Jaipur Literature Festival debuts in UK
One of the world’s largest free literary festivals, will travel to London this May to host its first-ever event outside of India.
The Jaipur Literature Festival has partnered with the world renowned Southbank Centre in London to curate a day of literary book-treats and ideas as part of Alchemy, the Southbank Centre’s festival of South Asian culture.
The vibrant energies of the Jaipur Literature Festival, which started in 2006 with only 18 authors, now attracts almost 250,000 visitors annually in India.
Bringing a creative group of writers and thinkers, poets and balladeers on Sunday 18th May, it will be showcasing South Asia’s unique multilingual literary heritage, and juxtaposing oral and performative arts, books and ideas, dialogue and debate, Bollywood and politics.
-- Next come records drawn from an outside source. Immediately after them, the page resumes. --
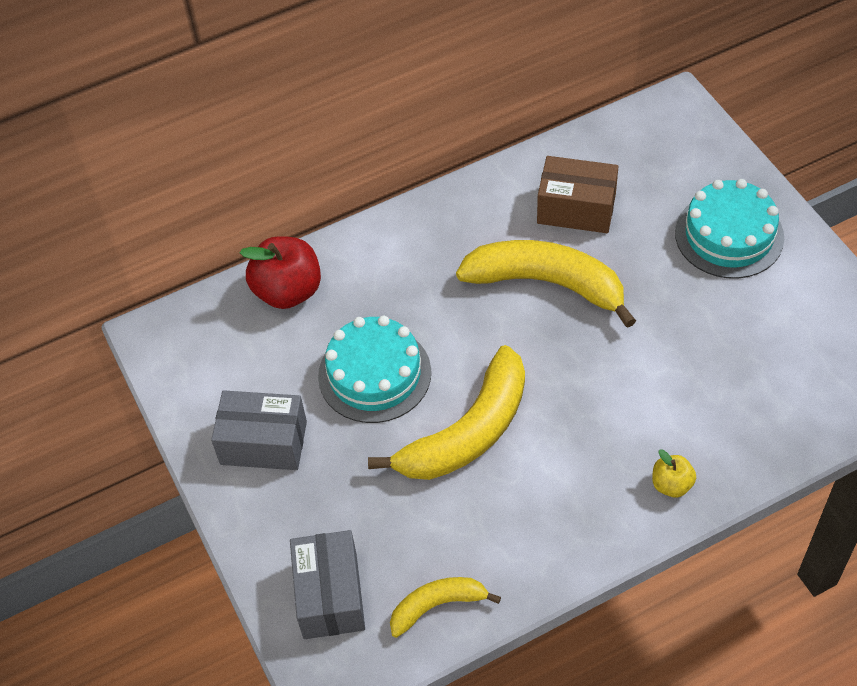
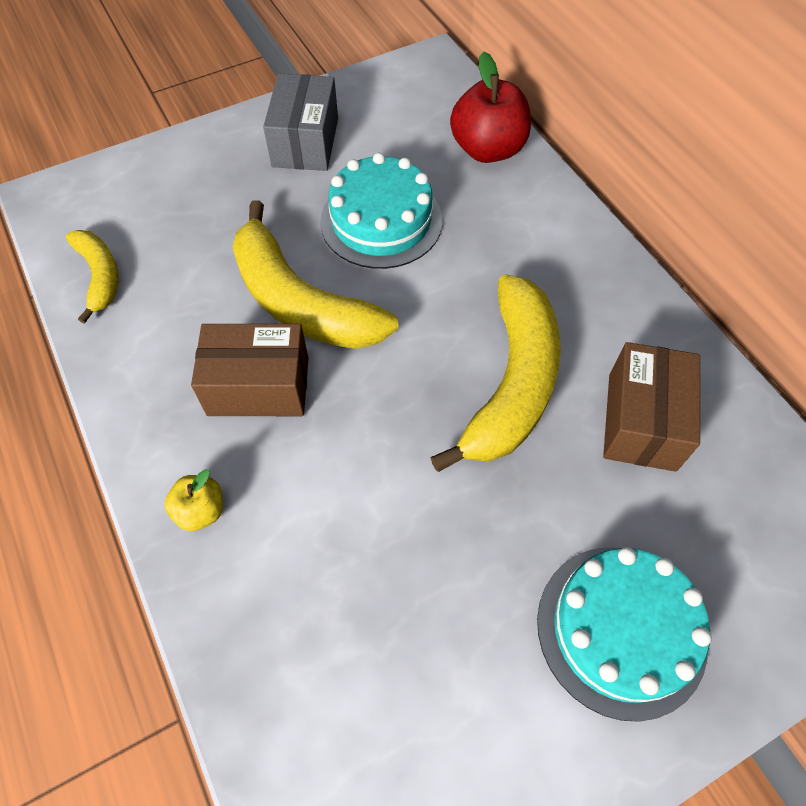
camera: 85 degrees right, 5 degrees up
grey box [290,530,365,639] -> none
none -> brown box [191,324,309,416]

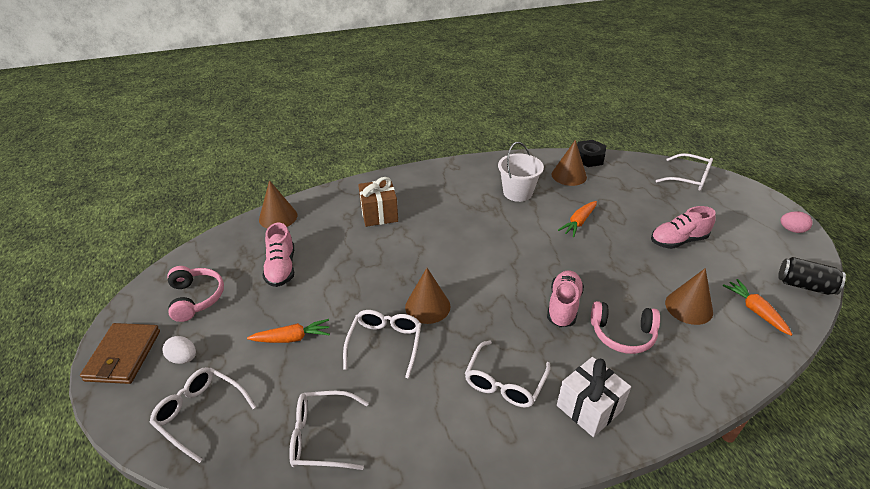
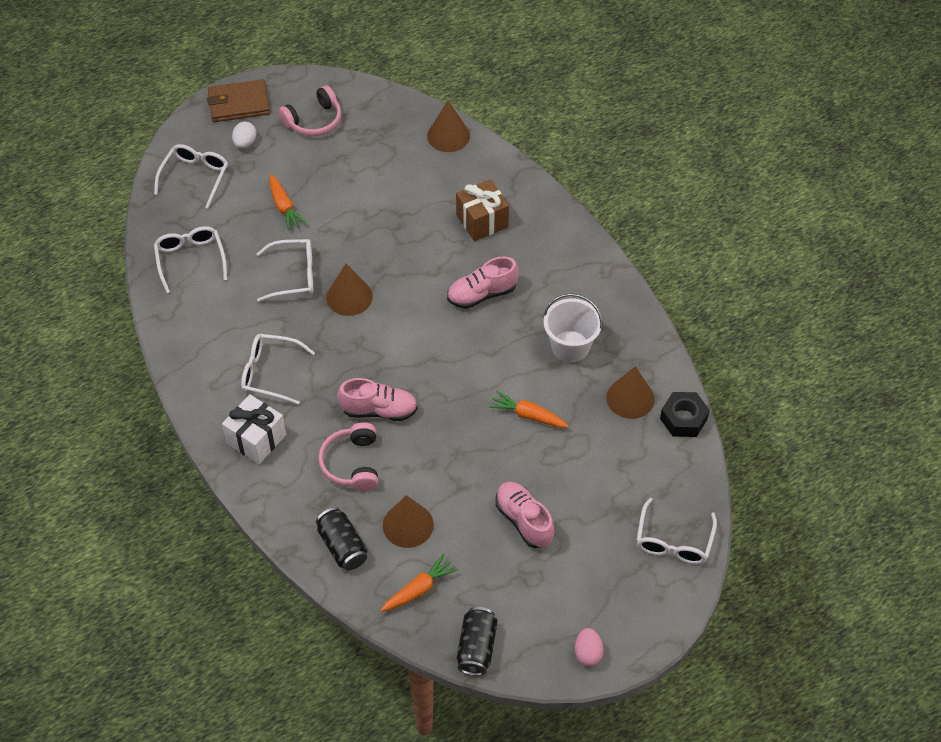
camera: 75 degrees right, 15 degrees up
pink shoe [262,223,294,287] -> pink shoe moved to [447,256,519,309]
none -> black can [316,507,367,571]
Alchemy, which runs from 15th – 26th May, celebrates the arts and cultural context of the countries of the Indian subcontinent and their relationship with the UK.
With a range of both ticketed and free events − from concerts by music stars to a food market in Southbank Centre Square, free fashion shows in the foyers to DJs spinning their discs alongside the River Thames − the site will come alive with the energy and vividness of work from and inspired by South Asia.
Jude Kelly, Artistic Director, Southbank Centre, said: “For the fifth anniversary year of Alchemy, we are hosting the Jaipur Literature Festival as it visits the UK for the first time.
“The Jaipur Literature Festival is one of the largest, greatest and most innovative literature festivals in the world and to welcome it to the Southbank Centre as part of Alchemy is a real privilege. Adding this element to our festival this year makes it our most ambitious, exciting and collaborative Alchemy programme to date.”
Namita Gokhale, author and co-Director of the Jaipur Literature Festival, said: “Within India, Jaipur Literature Festival, has grown to become a cultural catalyst, a colourful carnival of books, ideas and music – we are excited to be bringing this energy and some of our region’s finest writers to London audiences this May.”
William Dalrymple, author and co-Director of the Jaipur Literature Festival, said: “The Jaipur Literature Festival has grown from 14 surprised tourists to a quarter of a million people in just eight years and it’s now the biggest free festival of literature in the world.
“We can’t wait to show London a little taster of the energy, colour and literary brilliance, which has brought this about. At the Southbank Centre, some of our greatest contemporary writers and thinkers will bridge cultural, geographical and historical divides, taking our audiences on a journey right across the globe.”
18TH MAY - WHAT’S ON
The Great Indian Metropolis
Conversations across cityscapes by writers who have chronicled the inner life of the metropolis, infusing it with life and character
Myth and Memory
Mythology in India is never static, but a living tradition that is recreated and reinterpreted everyday. A panel looks at mythic characters and archetypes as they exist in Indian society today as also in legacy of Hellenic cultures, mapping the journeys of myth and memory.
Bollywood via London
London exists not only as a geographical entity but as a state of mind in the collective imagination of Indian celluloid. Film scholar Rachel Dwyer takes us through a medley of cinematic encounters with Londonistan, complete with song, dance and drama.
Sunset on Empire
For nearly 200 years a small group of British officials administered vast areas of South Asia. In 1900 just over a thousand civil servants ruled a population of nearly 300 million people spread over a territory now covered by India, Pakistan, Burma and Bangladesh. It was, as Stalin said with a mixture of envy and annoyance, a 'ridiculous' situation. In its time, the Raj, as administered by the Indian Civil Service, was regarded as efficient and incorruptible. Yet recent revisionist historians have questioned its competence and derided its altruism.
Who Will Rule the World
Most authorities agree that the 21st century belongs to India and China, but beyond that consensus breaks down. Can India ever catch up with China? Will China fall apart due to its own unresolved contradictons? And what about Europe and Latin America?
In addition to the day of talks in the Queen Elizabeth Hall, there will be free activities and workshops for families and children on the Clore Ballroom.